=== WHAT IS EXPECTED ===
Update the listing below by replacing "Twoje zamówienia" with "Moje zamówienia" and leaving every other line unchanged. Omit the pictures from your answer.

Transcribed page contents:
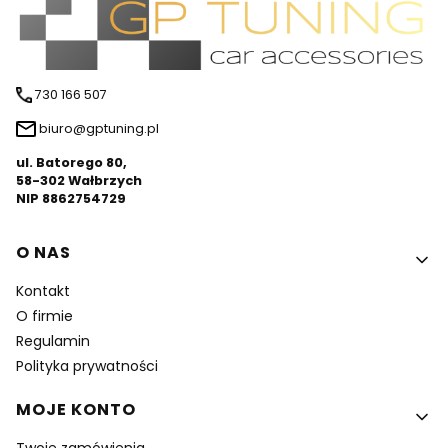
730 166 507
biuro@gptuning.pl
ul. Batorego 80,
58-302 Wałbrzych
NIP 8862754729
Linki w stopce
O NAS
Kontakt
O firmie
Regulamin
Polityka prywatności
MOJE KONTO
Twoje zamówienia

=== SOLUTION TO THIS EXERCISE ===
730 166 507
biuro@gptuning.pl
ul. Batorego 80,
58-302 Wałbrzych
NIP 8862754729
Linki w stopce
O NAS
Kontakt
O firmie
Regulamin
Polityka prywatności
MOJE KONTO
Moje zamówienia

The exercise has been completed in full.